§ EXERCISE REQUIREMENTS:
Search the records for the string "before", and show each line where it appears.

§ PROVIDED DATA:

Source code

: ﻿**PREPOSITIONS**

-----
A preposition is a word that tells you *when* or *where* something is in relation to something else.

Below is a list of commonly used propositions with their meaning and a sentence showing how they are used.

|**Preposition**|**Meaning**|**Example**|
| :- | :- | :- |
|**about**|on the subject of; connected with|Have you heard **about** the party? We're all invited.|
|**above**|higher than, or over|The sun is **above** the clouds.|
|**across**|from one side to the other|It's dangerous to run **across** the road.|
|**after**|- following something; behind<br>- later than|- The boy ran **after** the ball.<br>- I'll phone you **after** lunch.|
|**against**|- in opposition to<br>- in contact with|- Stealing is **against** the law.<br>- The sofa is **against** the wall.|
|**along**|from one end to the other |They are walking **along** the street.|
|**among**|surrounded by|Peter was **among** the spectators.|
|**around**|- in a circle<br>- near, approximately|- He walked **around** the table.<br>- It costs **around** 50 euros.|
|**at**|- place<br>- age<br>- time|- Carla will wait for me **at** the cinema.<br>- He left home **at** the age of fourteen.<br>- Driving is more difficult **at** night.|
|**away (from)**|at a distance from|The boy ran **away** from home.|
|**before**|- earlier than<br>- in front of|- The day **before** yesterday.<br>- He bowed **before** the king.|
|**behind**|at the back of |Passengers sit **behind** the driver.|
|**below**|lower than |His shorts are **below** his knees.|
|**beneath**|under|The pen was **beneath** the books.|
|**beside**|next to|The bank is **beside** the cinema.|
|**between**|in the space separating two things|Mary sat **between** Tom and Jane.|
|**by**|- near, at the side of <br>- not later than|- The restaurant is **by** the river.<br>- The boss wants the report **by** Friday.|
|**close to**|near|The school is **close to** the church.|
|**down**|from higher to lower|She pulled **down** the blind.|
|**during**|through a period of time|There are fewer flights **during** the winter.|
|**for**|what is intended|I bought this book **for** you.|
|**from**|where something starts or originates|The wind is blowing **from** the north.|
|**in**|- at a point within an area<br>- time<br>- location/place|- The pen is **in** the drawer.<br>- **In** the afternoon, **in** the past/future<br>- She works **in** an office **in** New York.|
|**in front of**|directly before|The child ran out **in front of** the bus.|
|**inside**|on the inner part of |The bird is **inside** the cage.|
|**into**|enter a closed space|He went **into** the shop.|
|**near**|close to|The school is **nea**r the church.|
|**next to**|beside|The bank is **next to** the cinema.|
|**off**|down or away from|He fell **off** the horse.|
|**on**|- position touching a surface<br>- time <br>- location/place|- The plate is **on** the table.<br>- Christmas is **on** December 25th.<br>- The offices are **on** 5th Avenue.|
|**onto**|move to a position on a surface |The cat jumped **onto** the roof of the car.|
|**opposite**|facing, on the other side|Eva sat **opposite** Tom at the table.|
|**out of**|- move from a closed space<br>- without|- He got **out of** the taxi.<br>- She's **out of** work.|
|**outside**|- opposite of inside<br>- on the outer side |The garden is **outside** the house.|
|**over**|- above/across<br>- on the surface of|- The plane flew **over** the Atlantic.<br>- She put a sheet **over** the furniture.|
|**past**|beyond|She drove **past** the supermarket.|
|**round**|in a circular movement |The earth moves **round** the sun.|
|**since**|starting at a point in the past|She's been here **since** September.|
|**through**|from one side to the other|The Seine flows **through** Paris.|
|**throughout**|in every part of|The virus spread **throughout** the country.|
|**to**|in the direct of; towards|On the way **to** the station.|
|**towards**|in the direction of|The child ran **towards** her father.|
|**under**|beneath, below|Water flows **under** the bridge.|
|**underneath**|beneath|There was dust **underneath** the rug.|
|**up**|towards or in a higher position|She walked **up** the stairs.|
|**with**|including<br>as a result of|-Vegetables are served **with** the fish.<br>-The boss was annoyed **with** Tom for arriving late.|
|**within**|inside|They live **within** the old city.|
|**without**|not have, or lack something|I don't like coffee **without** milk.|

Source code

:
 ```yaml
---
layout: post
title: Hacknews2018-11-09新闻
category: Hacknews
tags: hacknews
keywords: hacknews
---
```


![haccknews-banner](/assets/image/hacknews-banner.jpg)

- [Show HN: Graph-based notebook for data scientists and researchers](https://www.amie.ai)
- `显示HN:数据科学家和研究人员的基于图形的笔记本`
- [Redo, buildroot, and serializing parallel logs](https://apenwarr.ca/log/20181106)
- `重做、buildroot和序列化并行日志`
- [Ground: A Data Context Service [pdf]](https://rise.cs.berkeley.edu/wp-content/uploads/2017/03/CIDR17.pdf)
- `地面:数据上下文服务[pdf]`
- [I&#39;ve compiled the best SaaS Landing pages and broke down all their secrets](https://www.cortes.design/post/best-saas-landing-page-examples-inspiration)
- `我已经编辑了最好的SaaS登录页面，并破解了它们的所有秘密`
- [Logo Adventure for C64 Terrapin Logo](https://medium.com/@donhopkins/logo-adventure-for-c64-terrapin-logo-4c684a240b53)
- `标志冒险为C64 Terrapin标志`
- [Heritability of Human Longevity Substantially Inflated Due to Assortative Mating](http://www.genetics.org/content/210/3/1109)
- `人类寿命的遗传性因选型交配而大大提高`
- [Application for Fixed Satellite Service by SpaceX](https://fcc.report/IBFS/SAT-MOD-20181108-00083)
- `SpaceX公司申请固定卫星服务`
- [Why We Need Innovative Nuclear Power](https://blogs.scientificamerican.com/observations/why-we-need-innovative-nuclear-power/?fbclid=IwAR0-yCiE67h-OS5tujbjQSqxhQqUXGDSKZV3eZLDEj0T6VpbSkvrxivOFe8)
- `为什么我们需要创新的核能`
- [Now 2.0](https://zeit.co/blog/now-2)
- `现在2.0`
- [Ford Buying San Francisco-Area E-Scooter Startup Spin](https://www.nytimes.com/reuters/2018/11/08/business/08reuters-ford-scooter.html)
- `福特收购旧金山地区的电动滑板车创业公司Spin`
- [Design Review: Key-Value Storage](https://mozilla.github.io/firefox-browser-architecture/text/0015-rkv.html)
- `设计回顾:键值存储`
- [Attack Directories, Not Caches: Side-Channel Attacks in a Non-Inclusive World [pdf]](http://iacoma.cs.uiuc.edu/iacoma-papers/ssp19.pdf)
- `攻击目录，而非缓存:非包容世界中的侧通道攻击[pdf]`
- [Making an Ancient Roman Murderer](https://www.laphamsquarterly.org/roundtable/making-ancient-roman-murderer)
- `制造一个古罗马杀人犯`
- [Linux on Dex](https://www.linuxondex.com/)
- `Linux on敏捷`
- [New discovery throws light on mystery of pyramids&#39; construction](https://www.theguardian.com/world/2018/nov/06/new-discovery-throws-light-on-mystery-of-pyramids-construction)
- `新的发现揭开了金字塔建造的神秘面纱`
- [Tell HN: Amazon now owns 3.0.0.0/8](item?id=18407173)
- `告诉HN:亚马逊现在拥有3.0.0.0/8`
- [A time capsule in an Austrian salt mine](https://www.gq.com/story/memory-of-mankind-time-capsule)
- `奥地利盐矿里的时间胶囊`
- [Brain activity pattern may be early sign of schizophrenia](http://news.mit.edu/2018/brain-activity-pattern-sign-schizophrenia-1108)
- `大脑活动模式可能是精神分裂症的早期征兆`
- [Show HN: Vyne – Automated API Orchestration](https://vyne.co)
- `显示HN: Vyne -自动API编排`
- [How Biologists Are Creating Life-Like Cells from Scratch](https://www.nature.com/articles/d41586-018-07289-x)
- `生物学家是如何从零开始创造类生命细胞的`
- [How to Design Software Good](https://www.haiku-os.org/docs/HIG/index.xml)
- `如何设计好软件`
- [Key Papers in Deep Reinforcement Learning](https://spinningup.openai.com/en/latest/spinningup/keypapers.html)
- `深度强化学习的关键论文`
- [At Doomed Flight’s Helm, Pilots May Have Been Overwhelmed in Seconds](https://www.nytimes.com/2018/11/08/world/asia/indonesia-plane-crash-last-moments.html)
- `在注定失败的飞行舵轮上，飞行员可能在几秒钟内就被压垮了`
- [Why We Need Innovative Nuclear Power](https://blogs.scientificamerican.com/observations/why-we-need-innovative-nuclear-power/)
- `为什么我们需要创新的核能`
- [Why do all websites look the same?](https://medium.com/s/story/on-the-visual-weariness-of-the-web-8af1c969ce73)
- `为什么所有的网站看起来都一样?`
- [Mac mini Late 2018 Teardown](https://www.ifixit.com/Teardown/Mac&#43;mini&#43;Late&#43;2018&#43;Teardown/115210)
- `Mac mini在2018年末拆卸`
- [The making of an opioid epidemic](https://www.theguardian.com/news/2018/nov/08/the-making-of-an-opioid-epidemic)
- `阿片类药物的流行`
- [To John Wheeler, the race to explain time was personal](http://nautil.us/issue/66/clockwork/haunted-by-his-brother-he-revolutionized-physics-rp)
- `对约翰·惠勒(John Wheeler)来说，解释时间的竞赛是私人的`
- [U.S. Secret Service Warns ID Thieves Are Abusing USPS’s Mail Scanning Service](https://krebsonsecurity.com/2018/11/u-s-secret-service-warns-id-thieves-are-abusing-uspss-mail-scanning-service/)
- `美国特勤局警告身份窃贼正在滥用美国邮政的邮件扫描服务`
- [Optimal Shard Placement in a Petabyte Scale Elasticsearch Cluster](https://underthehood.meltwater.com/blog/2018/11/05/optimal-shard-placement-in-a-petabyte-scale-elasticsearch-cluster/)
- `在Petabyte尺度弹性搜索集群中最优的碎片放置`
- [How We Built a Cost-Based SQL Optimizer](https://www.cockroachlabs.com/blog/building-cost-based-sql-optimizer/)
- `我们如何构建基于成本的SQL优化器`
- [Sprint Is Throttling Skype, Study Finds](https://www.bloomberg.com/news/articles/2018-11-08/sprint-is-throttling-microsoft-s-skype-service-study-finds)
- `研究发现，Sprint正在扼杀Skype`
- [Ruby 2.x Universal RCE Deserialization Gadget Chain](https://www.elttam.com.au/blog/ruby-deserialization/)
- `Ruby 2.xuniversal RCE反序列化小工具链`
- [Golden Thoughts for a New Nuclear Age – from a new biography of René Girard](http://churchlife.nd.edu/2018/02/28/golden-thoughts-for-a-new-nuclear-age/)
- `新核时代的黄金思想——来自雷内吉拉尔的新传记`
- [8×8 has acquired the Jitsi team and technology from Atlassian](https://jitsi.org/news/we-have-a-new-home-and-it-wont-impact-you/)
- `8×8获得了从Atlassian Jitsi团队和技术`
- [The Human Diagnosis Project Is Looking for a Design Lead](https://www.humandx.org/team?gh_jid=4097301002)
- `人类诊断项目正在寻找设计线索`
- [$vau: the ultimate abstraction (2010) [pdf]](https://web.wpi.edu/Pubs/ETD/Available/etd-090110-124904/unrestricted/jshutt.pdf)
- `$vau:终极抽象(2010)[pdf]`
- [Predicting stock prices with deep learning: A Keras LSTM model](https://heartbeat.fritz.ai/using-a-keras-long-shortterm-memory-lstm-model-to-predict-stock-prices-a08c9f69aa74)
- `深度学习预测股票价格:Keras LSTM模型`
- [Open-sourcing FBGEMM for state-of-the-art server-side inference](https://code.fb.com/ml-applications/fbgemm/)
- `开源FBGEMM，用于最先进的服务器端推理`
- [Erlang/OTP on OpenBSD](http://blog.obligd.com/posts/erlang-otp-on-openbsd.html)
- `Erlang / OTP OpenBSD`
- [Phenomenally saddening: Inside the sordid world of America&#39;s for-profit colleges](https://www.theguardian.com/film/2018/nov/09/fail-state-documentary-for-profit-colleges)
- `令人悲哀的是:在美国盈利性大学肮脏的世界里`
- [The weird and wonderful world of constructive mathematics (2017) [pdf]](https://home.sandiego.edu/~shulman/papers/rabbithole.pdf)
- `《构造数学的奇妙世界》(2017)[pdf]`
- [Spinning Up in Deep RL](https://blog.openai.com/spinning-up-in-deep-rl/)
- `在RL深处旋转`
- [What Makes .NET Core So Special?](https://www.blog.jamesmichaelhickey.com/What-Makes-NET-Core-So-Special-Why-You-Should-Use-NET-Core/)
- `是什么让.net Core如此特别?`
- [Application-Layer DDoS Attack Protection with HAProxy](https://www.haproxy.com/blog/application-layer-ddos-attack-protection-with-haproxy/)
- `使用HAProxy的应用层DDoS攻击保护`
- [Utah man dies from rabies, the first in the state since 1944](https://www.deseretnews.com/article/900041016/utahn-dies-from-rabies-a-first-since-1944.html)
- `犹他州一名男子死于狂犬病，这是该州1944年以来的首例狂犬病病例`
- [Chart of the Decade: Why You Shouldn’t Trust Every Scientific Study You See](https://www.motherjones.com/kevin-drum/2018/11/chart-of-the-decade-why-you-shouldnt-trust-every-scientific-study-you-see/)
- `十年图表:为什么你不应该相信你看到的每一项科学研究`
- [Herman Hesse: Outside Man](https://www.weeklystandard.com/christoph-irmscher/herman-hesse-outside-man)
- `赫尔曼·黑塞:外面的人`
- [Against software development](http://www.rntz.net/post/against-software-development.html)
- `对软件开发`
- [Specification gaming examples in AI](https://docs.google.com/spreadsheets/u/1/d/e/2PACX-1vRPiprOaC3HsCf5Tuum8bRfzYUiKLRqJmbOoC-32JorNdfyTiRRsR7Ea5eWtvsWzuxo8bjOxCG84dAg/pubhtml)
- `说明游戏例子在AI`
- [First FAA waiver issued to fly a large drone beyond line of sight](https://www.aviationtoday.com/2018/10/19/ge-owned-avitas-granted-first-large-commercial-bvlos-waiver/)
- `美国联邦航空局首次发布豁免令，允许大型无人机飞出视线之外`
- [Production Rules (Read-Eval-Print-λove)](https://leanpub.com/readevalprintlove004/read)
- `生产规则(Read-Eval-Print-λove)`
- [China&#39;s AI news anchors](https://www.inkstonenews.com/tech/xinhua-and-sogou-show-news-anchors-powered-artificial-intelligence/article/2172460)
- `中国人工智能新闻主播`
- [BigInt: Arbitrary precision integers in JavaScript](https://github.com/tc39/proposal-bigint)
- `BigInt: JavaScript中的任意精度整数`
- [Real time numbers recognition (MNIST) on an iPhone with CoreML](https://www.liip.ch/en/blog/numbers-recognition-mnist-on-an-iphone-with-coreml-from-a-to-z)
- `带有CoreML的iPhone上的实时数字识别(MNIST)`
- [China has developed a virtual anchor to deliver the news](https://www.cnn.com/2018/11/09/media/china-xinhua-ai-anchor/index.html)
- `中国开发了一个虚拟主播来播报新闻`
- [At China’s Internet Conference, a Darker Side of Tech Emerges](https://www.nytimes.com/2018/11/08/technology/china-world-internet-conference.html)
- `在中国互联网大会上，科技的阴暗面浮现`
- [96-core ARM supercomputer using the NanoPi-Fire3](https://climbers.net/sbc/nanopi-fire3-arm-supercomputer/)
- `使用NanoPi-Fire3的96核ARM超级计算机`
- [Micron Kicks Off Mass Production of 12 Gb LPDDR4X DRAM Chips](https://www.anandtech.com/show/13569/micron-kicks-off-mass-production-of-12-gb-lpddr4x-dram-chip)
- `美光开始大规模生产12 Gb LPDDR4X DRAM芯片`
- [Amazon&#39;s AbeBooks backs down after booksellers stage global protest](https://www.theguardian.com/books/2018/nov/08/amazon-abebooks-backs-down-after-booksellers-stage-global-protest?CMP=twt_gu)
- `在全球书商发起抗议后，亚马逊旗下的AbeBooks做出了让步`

§ RESPONSE TO THIS TASK:
|**before**|- earlier than<br>- in front of|- The day **before** yesterday.<br>- He bowed **before** the king.|
|**in front of**|directly before|The child ran out **in front of** the bus.|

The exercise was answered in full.